One such building coming up in Powai, a posh suburb, is Raheja Vistas, a tower being made of fly ash blocks and earth dug up from its foundation. It is built in a manner that its flats will get more natural light and will require less air conditioning.

According to Maharashtra Electricity Regulatory Commission, air conditioners guzzle nearly 40 percent of the city’s power consumption. The city has to buy costly energy from outside. Going green will alleviate some of its load on the system.

In green buildings, sewage treatment plants treat waste water and use it for non-potable uses while efficient plumbing and equipment, such as smaller flush tanks, cut down on usage.

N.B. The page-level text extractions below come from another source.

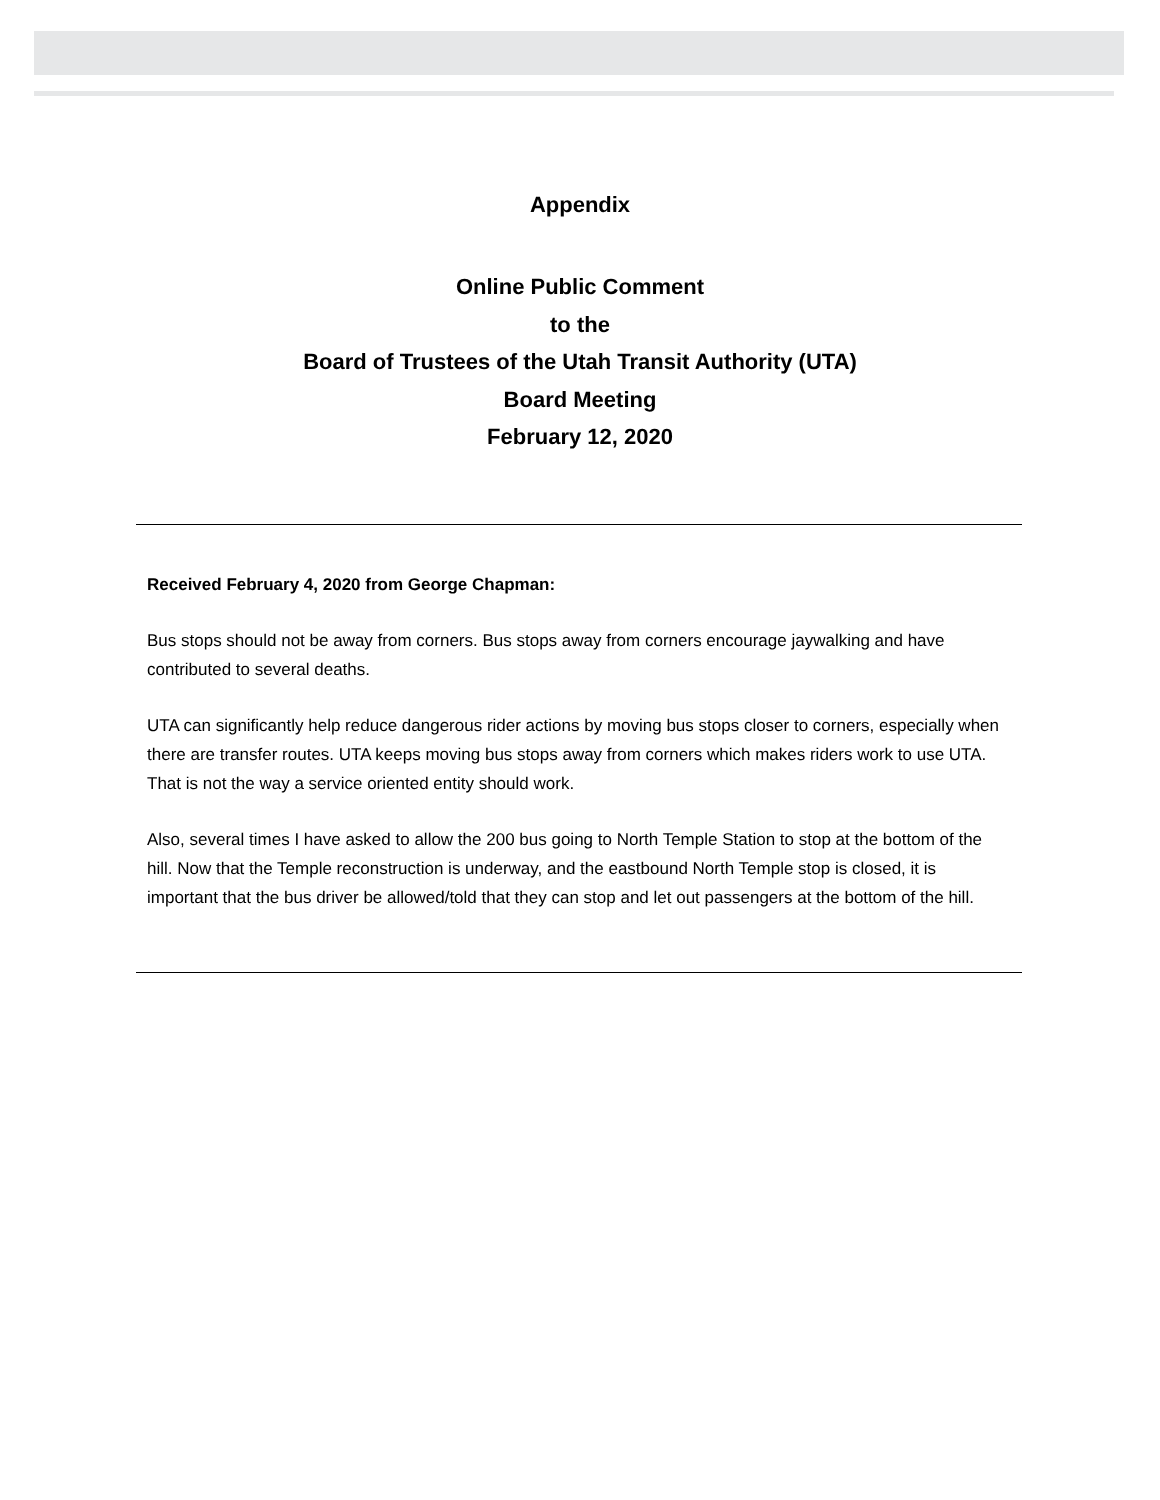Appendix
Online Public Comment
to the
Board of Trustees of the Utah Transit Authority (UTA)
Board Meeting
February 12, 2020
Received February 4, 2020 from George Chapman:
Bus stops should not be away from corners. Bus stops away from corners encourage jaywalking and have contributed to several deaths.
UTA can significantly help reduce dangerous rider actions by moving bus stops closer to corners, especially when there are transfer routes. UTA keeps moving bus stops away from corners which makes riders work to use UTA. That is not the way a service oriented entity should work.
Also, several times I have asked to allow the 200 bus going to North Temple Station to stop at the bottom of the hill. Now that the Temple reconstruction is underway, and the eastbound North Temple stop is closed, it is important that the bus driver be allowed/told that they can stop and let out passengers at the bottom of the hill.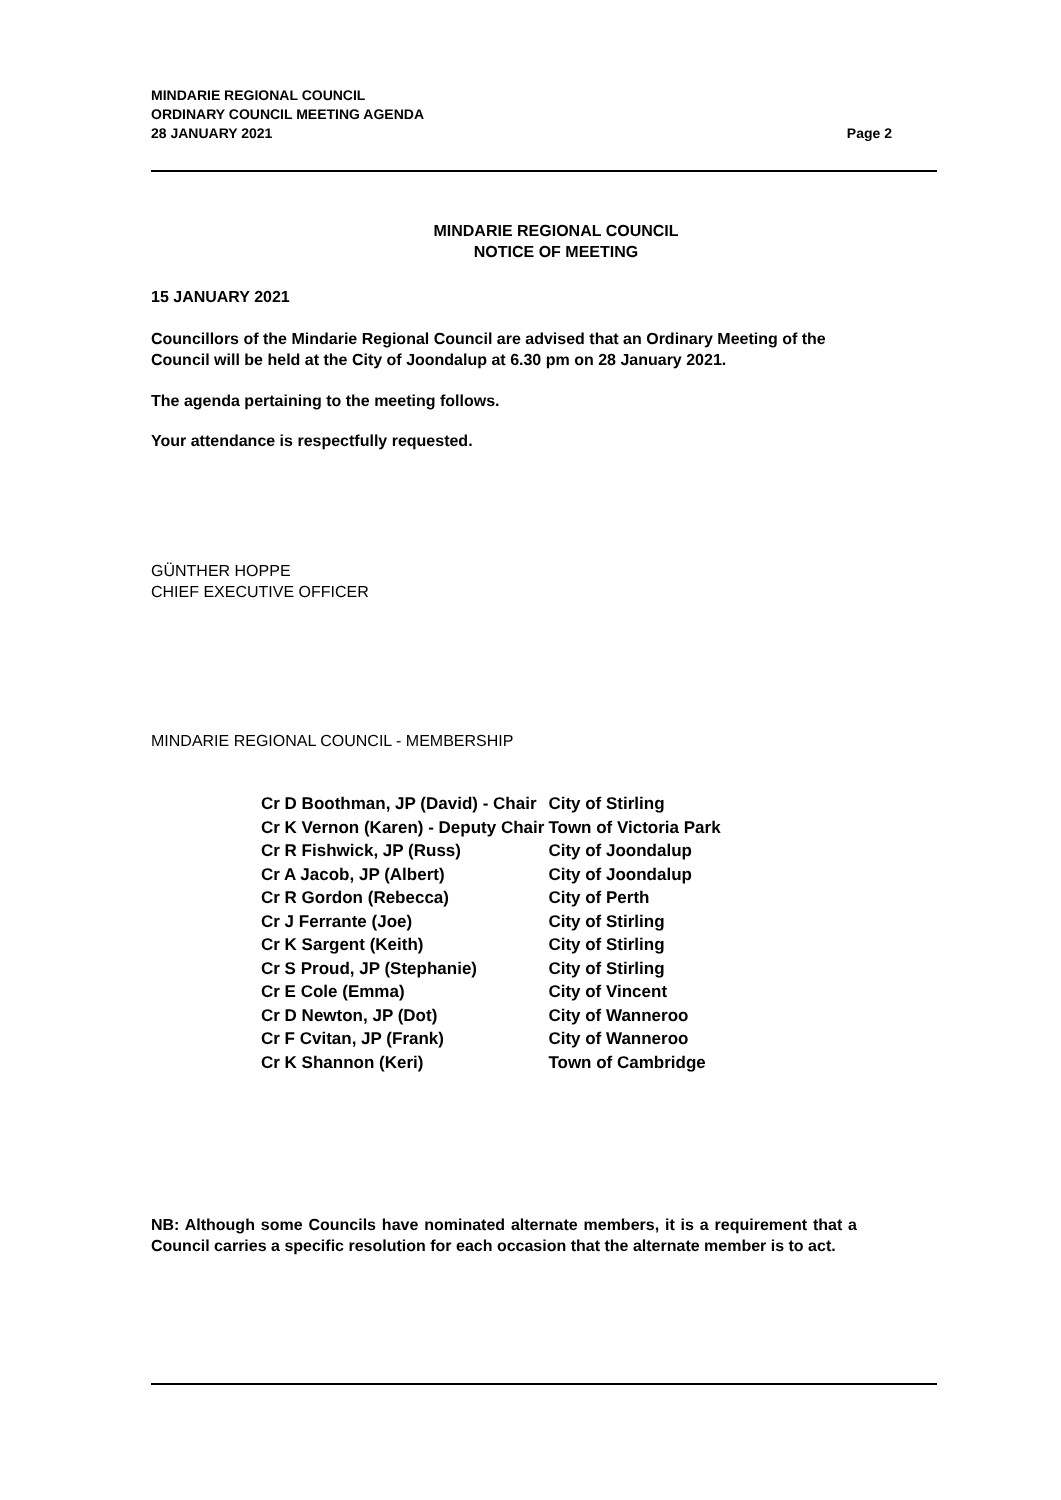MINDARIE REGIONAL COUNCIL
ORDINARY COUNCIL MEETING AGENDA
28 JANUARY 2021
Page 2
MINDARIE REGIONAL COUNCIL
NOTICE OF MEETING
15 JANUARY 2021
Councillors of the Mindarie Regional Council are advised that an Ordinary Meeting of the Council will be held at the City of Joondalup at 6.30 pm on 28 January 2021.
The agenda pertaining to the meeting follows.
Your attendance is respectfully requested.
GÜNTHER HOPPE
CHIEF EXECUTIVE OFFICER
MINDARIE REGIONAL COUNCIL - MEMBERSHIP
| Cr D Boothman, JP (David) - Chair | City of Stirling |
| Cr K Vernon (Karen) - Deputy Chair | Town of Victoria Park |
| Cr R Fishwick, JP (Russ) | City of Joondalup |
| Cr A Jacob, JP (Albert) | City of Joondalup |
| Cr R Gordon (Rebecca) | City of Perth |
| Cr J Ferrante (Joe) | City of Stirling |
| Cr K Sargent (Keith) | City of Stirling |
| Cr S Proud, JP (Stephanie) | City of Stirling |
| Cr E Cole (Emma) | City of Vincent |
| Cr D Newton, JP (Dot) | City of Wanneroo |
| Cr F Cvitan, JP (Frank) | City of Wanneroo |
| Cr K Shannon (Keri) | Town of Cambridge |
NB: Although some Councils have nominated alternate members, it is a requirement that a Council carries a specific resolution for each occasion that the alternate member is to act.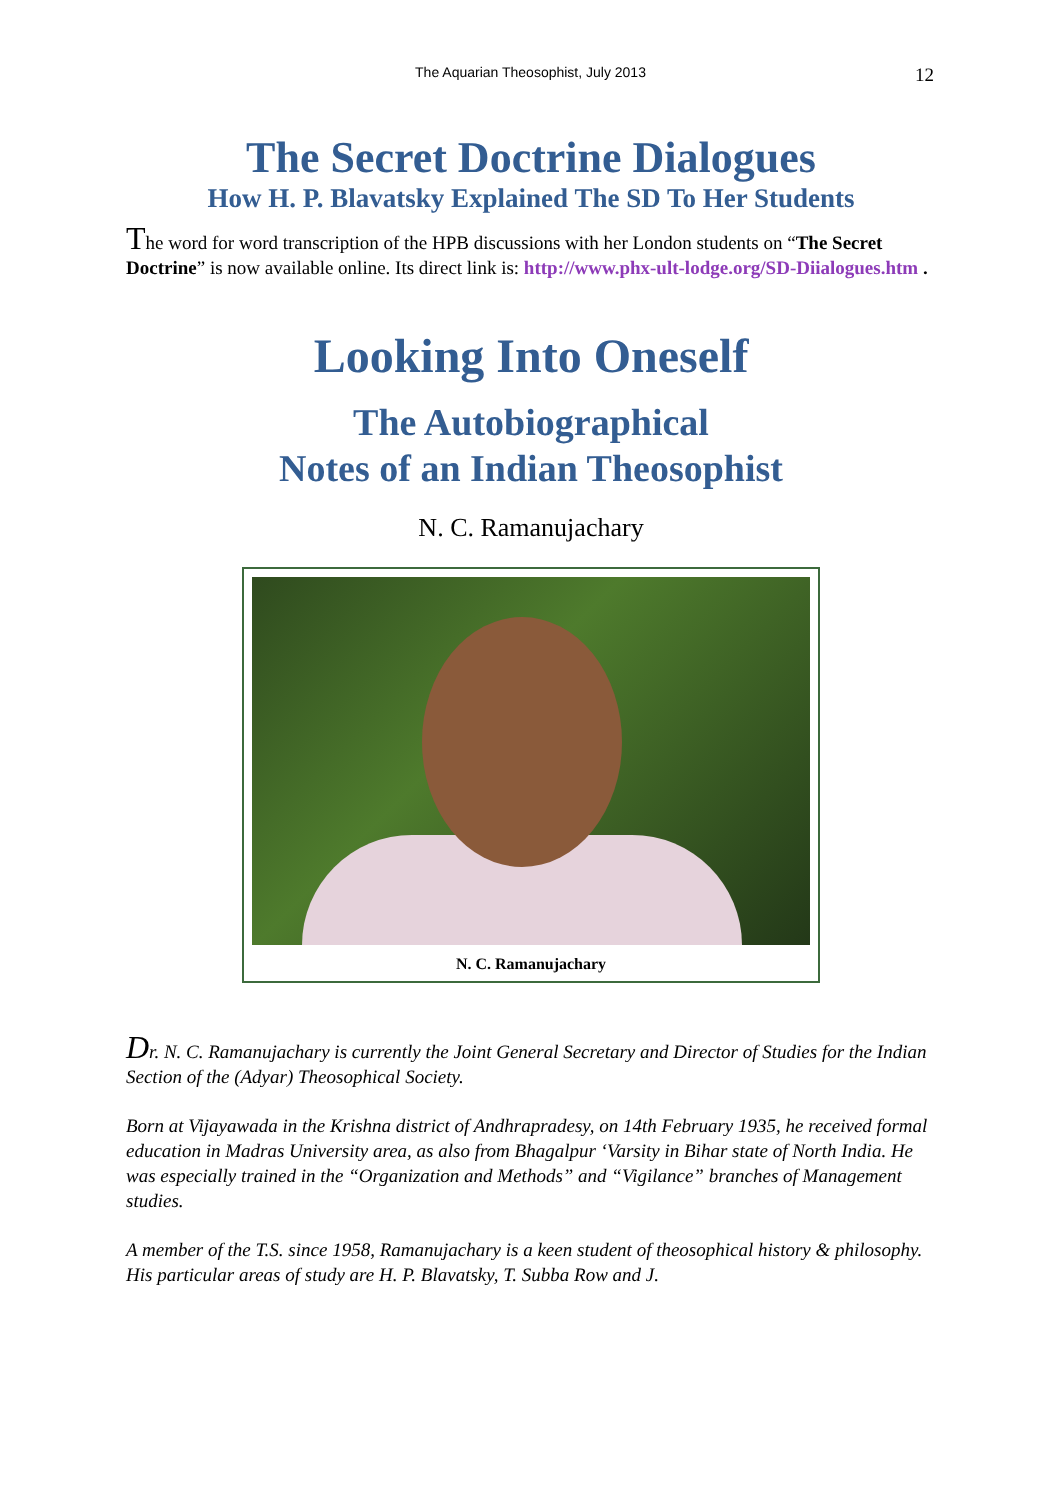The Aquarian Theosophist, July 2013
12
The Secret Doctrine Dialogues
How H. P. Blavatsky Explained The SD To Her Students
The word for word transcription of the HPB discussions with her London students on “The Secret Doctrine” is now available online. Its direct link is: http://www.phx-ult-lodge.org/SD-Diialogues.htm .
Looking Into Oneself
The Autobiographical
Notes of an Indian Theosophist
N. C. Ramanujachary
N. C. Ramanujachary
Dr. N. C. Ramanujachary is currently the Joint General Secretary and Director of Studies for the Indian Section of the (Adyar) Theosophical Society.
Born at Vijayawada in the Krishna district of Andhrapradesy, on 14th February 1935, he received formal education in Madras University area, as also from Bhagalpur ‘Varsity in Bihar state of North India. He was especially trained in the “Organization and Methods” and “Vigilance” branches of Management studies.
A member of the T.S. since 1958, Ramanujachary is a keen student of theosophical history & philosophy. His particular areas of study are H. P. Blavatsky, T. Subba Row and J.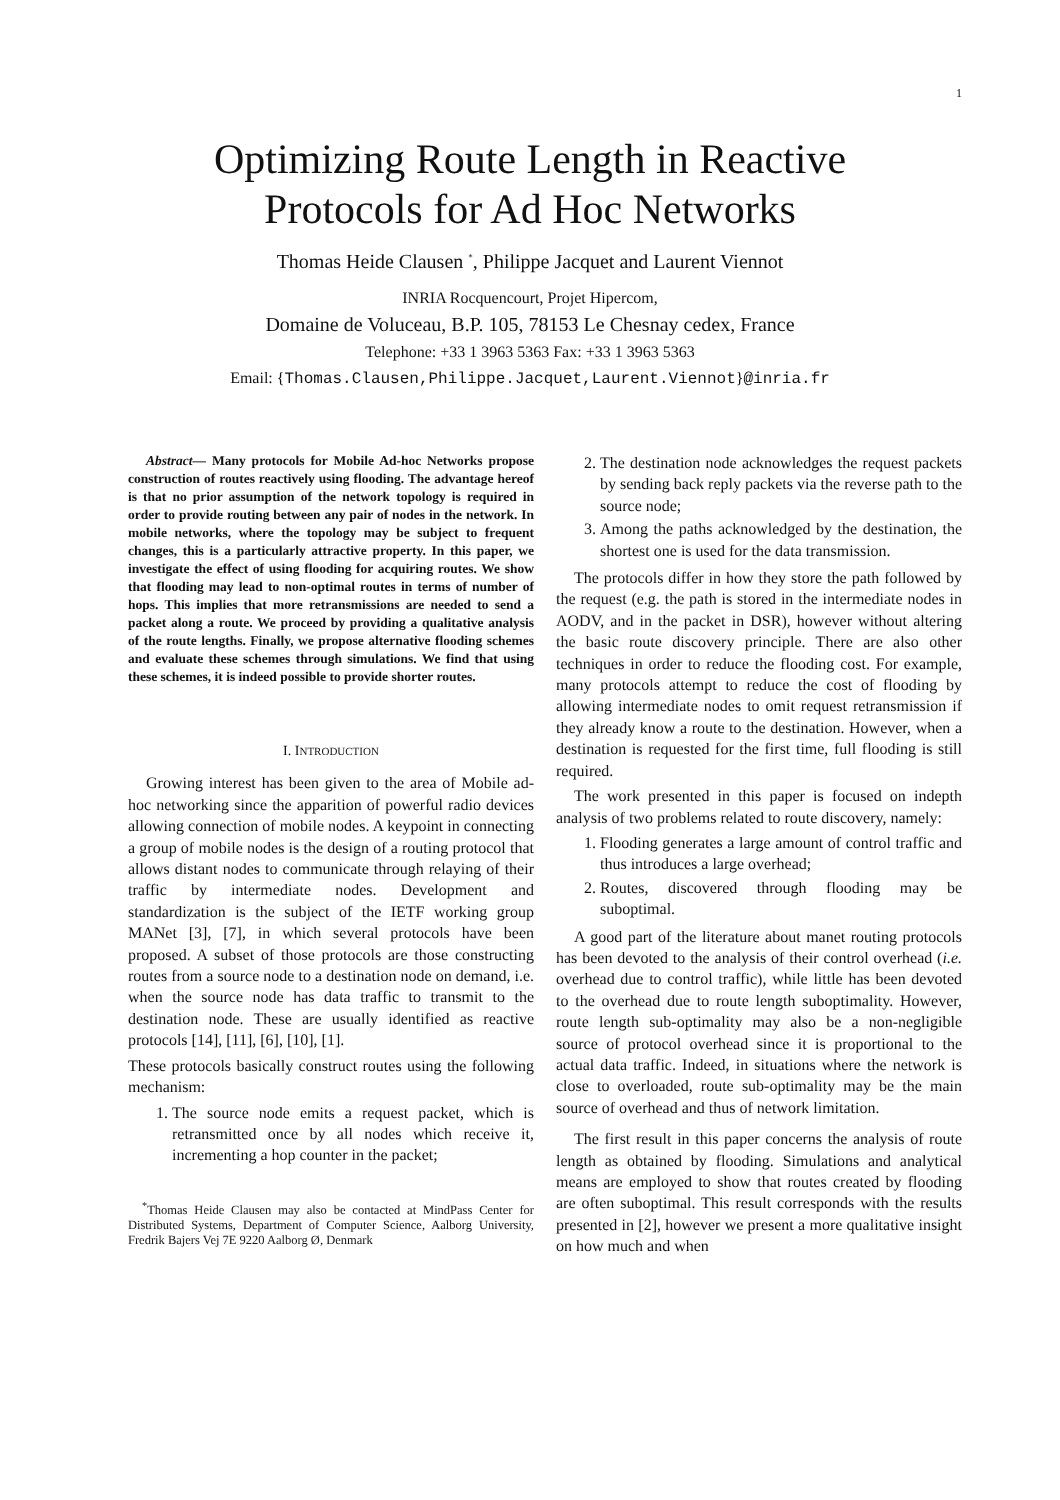1
Optimizing Route Length in Reactive
Protocols for Ad Hoc Networks
Thomas Heide Clausen <sup>*</sup>, Philippe Jacquet and Laurent Viennot
INRIA Rocquencourt, Projet Hipercom,
Domaine de Voluceau, B.P. 105, 78153 Le Chesnay cedex, France
Telephone: +33 1 3963 5363 Fax: +33 1 3963 5363
Email: {Thomas.Clausen,Philippe.Jacquet,Laurent.Viennot}@inria.fr
Abstract— Many protocols for Mobile Ad-hoc Networks propose construction of routes reactively using flooding. The advantage hereof is that no prior assumption of the network topology is required in order to provide routing between any pair of nodes in the network. In mobile networks, where the topology may be subject to frequent changes, this is a particularly attractive property. In this paper, we investigate the effect of using flooding for acquiring routes. We show that flooding may lead to non-optimal routes in terms of number of hops. This implies that more retransmissions are needed to send a packet along a route. We proceed by providing a qualitative analysis of the route lengths. Finally, we propose alternative flooding schemes and evaluate these schemes through simulations. We find that using these schemes, it is indeed possible to provide shorter routes.
I. INTRODUCTION
Growing interest has been given to the area of Mobile ad-hoc networking since the apparition of powerful radio devices allowing connection of mobile nodes. A keypoint in connecting a group of mobile nodes is the design of a routing protocol that allows distant nodes to communicate through relaying of their traffic by intermediate nodes. Development and standardization is the subject of the IETF working group MANet [3], [7], in which several protocols have been proposed. A subset of those protocols are those constructing routes from a source node to a destination node on demand, i.e. when the source node has data traffic to transmit to the destination node. These are usually identified as reactive protocols [14], [11], [6], [10], [1].
These protocols basically construct routes using the following mechanism:
1. The source node emits a request packet, which is retransmitted once by all nodes which receive it, incrementing a hop counter in the packet;
<sup>*</sup> Thomas Heide Clausen may also be contacted at MindPass Center for Distributed Systems, Department of Computer Science, Aalborg University, Fredrik Bajers Vej 7E 9220 Aalborg Ø, Denmark
2. The destination node acknowledges the request packets by sending back reply packets via the reverse path to the source node;
3. Among the paths acknowledged by the destination, the shortest one is used for the data transmission.
The protocols differ in how they store the path followed by the request (e.g. the path is stored in the intermediate nodes in AODV, and in the packet in DSR), however without altering the basic route discovery principle. There are also other techniques in order to reduce the flooding cost. For example, many protocols attempt to reduce the cost of flooding by allowing intermediate nodes to omit request retransmission if they already know a route to the destination. However, when a destination is requested for the first time, full flooding is still required.
The work presented in this paper is focused on indepth analysis of two problems related to route discovery, namely:
1. Flooding generates a large amount of control traffic and thus introduces a large overhead;
2. Routes, discovered through flooding may be suboptimal.
A good part of the literature about manet routing protocols has been devoted to the analysis of their control overhead (i.e. overhead due to control traffic), while little has been devoted to the overhead due to route length suboptimality. However, route length sub-optimality may also be a non-negligible source of protocol overhead since it is proportional to the actual data traffic. Indeed, in situations where the network is close to overloaded, route sub-optimality may be the main source of overhead and thus of network limitation.
The first result in this paper concerns the analysis of route length as obtained by flooding. Simulations and analytical means are employed to show that routes created by flooding are often suboptimal. This result corresponds with the results presented in [2], however we present a more qualitative insight on how much and when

This helps save water and is useful at a time when the city is facing enormous water scarcity.

Chief minister Ashok Chavan has said that green buildings might also be given additional floor space index.

Understanding a green building:

·       The  structure is built with fly ash blocks and recycled minerals instead of bricks and stone aggregates manufactured at  stone pits

·       It uses translucent glass walls that let in natural light and block heat

·       The design is sensitive to the movement of the sun, cutting down exposure to heat.

·       It uses alternative energy sources like solar water heaters, energy efficient lights like fluorescent bulbs that consume a quarter of the energy consumed by     conventional bulbs.

·       It uses low volatile, organic compound paints, adhesives and sealents to cut down air contamination that is odorous and potentially harmful.

·       It has an inbuilt sewage treatment plant, which recycles used water for gardening and flushing.

·       It uses economic water dispensing equipment, such as flush tanks, taps and showers that help save water.

·       It has rainwater harvesting facility that traps rainwater and helps recharge groundwater.